Cold Spring Brewing partnered with the city to pay for the second generator, Hodel said, because the cost savings allow the company to invest in additional growth.

“Taking all this high-demand waste can create jobs,” Hodel said. “Not only is this the best approach to managing it environmentally, but it also creates an economic impact.”

The facility’s other unique program is the recovery of phosphorus from food scraps, detergents, and human waste to create two types of fertilizers, while dramatically reducing the amount of phosphorus that enters the Mississippi River.

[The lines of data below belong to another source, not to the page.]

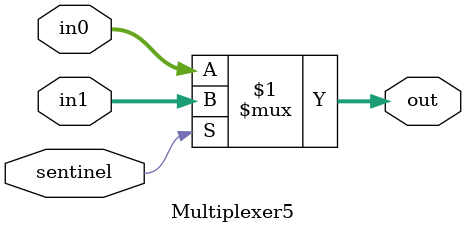
<source format=v>
`timescale 1ns / 1ps

module Multiplexer5(
	input sentinel,
	input [4:0] in0,
	input [4:0] in1,
	output [4:0] out
	);
	
	assign out = sentinel ? in1 : in0;

endmodule

</source>
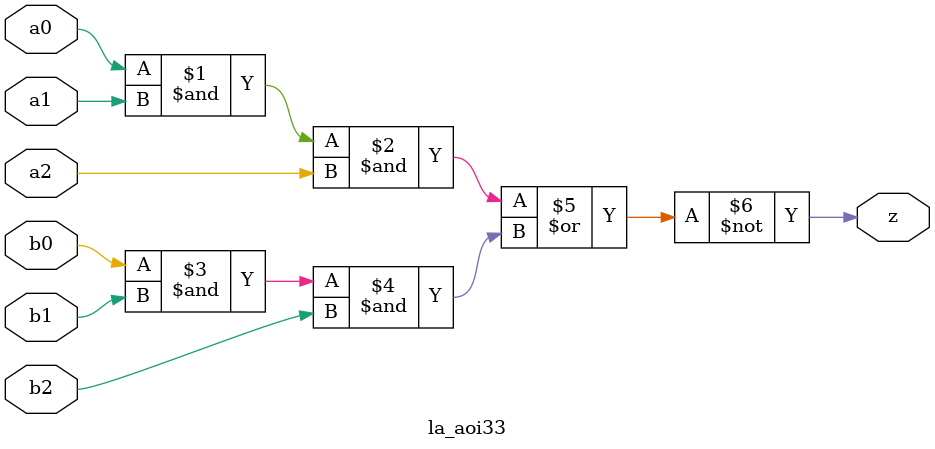
<source format=v>

module la_aoi33 #(parameter PROP = "DEFAULT")   (
    input  a0,
    input  a1,
    input  a2,
    input  b0,
    input  b1,
    input  b2,
    output z
    );

   assign z = ~((a0 & a1 & a2) | (b0 & b1 & b2));

endmodule

</source>
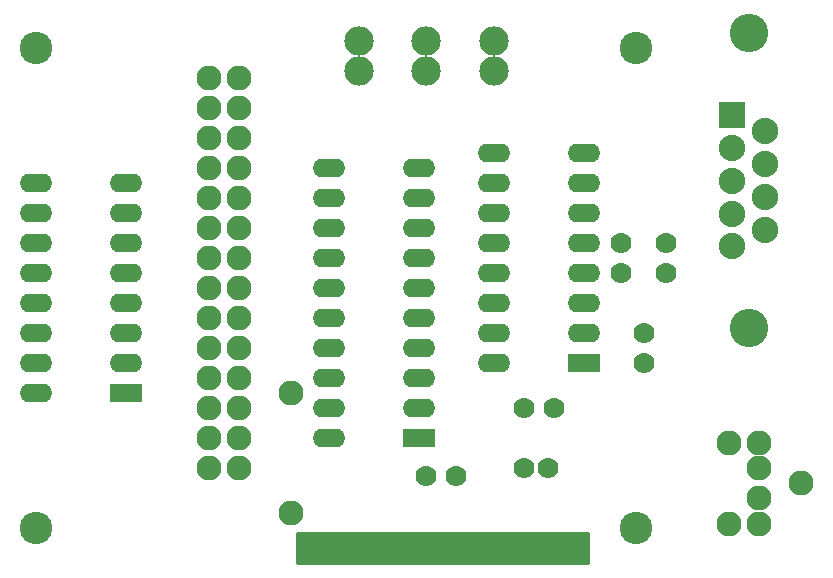
<source format=gbr>
%FSTAX24Y24*%
%MOIN*%
%IN MASK1.GBR *%
%ADD10C,0.0100*%
%ADD11C,0.0300*%
%ADD12C,0.0700*%
%ADD13C,0.0830*%
%ADD14C,0.0880*%
%ADD15C,0.0980*%
%ADD16C,0.1080*%
%ADD17C,0.1280*%
%ADD18O,0.1080X0.0630*%
%ADD19R,0.0880X0.0880*%
%ADD20R,0.1080X0.0630*%
D10*X0155Y00085D02*G01X0204D01*Y00185D01*X0107D01*Y00085D01*X0155D01*
G36*G01X0204D01*Y00185D01*X0107D01*Y00085D01*X0155D01*G37*
%LPC*%
%LPD*%
D12*X023Y0115D03*Y0105D03*X01825Y006D03*X01925D03*X02225Y0075D03*
Y0085D03*X0215Y0105D03*Y0115D03*X016Y00375D03*X015D03*D13*X0261Y004D03*
Y003D03*Y00485D03*Y00215D03*X0251Y00485D03*Y00215D03*X0275Y0035D03*D19*
X02519Y01576D03*D14*Y01467D03*Y01358D03*Y01249D03*Y0114D03*
X02631Y011945D03*Y013035D03*Y014125D03*Y015235D03*D17*X02575Y0185D03*
Y00866D03*D15*X01275Y01725D03*Y01825D03*X015Y01725D03*Y01825D03*D12*
X01825Y004D03*X01905D03*D20*X01475Y005D03*D18*Y006D03*Y007D03*Y008D03*
Y009D03*Y01D03*Y011D03*Y012D03*X01175D03*Y011D03*Y01D03*Y009D03*
Y008D03*Y007D03*Y006D03*Y005D03*X01475Y013D03*Y014D03*X01175Y013D03*
Y014D03*D20*X02025Y0075D03*D18*Y0085D03*Y0095D03*Y0105D03*Y0115D03*
Y0125D03*Y0135D03*Y0145D03*X01725D03*Y0135D03*Y0125D03*Y0115D03*
Y0105D03*Y0095D03*Y0085D03*Y0075D03*D20*X005Y0065D03*D18*Y0075D03*
Y0085D03*Y0095D03*Y0105D03*Y0115D03*Y0125D03*Y0135D03*X002D03*Y0125D03*
Y0115D03*Y0105D03*Y0095D03*Y0085D03*Y0075D03*Y0065D03*D15*
X01725Y01725D03*Y01825D03*D16*X022Y018D03*X002D03*Y002D03*X022D03*D13*
X00875Y008D03*Y009D03*Y01D03*Y011D03*Y012D03*Y013D03*Y014D03*Y015D03*
Y016D03*Y017D03*X00775D03*Y016D03*Y004D03*Y005D03*Y006D03*Y007D03*
Y008D03*Y009D03*Y01D03*Y011D03*Y012D03*Y013D03*Y014D03*Y015D03*
X00875Y007D03*Y006D03*Y005D03*Y004D03*X0105Y0065D03*Y0025D03*
M02*
</source>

The first product is a liquid fertilizer that the city injects into local fields. The second is a by-product called struvite, which can be sold to consumers for use as plant fertilizer. St. Cloud is the first processing facility in the state to manufacture struvite.

A future “science fiction”

Future initiatives underway at the facility include the use of renewable hydrogen and carbon capture. The facility plans to produce clean hydrogen and pure oxygen onsite, by running water through an electrolyser that uses renewable electricity to split the H2O molecule into hydrogen and oxygen.

The facility could then use hydrogen to power its generators or as a heat source. The oxygen would be used for wastewater treatment, saving energy by using less electricity to pump pure oxygen through the aerators compared to ambient air which only contains about 20% oxygen. oxygen. The aerators are large open-air storage tanks where oxygen is added to waste from Saint-Cloud and surrounding towns to stimulate the biodegradation of organic matter.

“It sounds like science fiction,” Kohlasch said. “But really, we’ve been producing hydrogen for decades and decades. We’re just making sure we’re producing the most climate-friendly hydrogen possible.”

St. Cloud is also partnering with England’s Clarke Energy to create a pilot program to capture carbon from exhaust gases, which would make it the first program in the country to do so.

To kick-start the community-wide transition to renewable energy, the city plans to install an electric vehicle charging station at a local park this summer. The city is also hosting an electric vehicle exhibit on July 9 at the River’s Edge Convention Center.

St. Cloud is one of at least two dozen Minnesota cities with community-wide greenhouse gas reduction goals. Kohlasch said the MPCA is working to share St. Cloud’s renewable progress with other communities.

“Hopefully we can build on what St. Cloud has learned,” he said, “and make this kind of approach the norm rather than the exception.”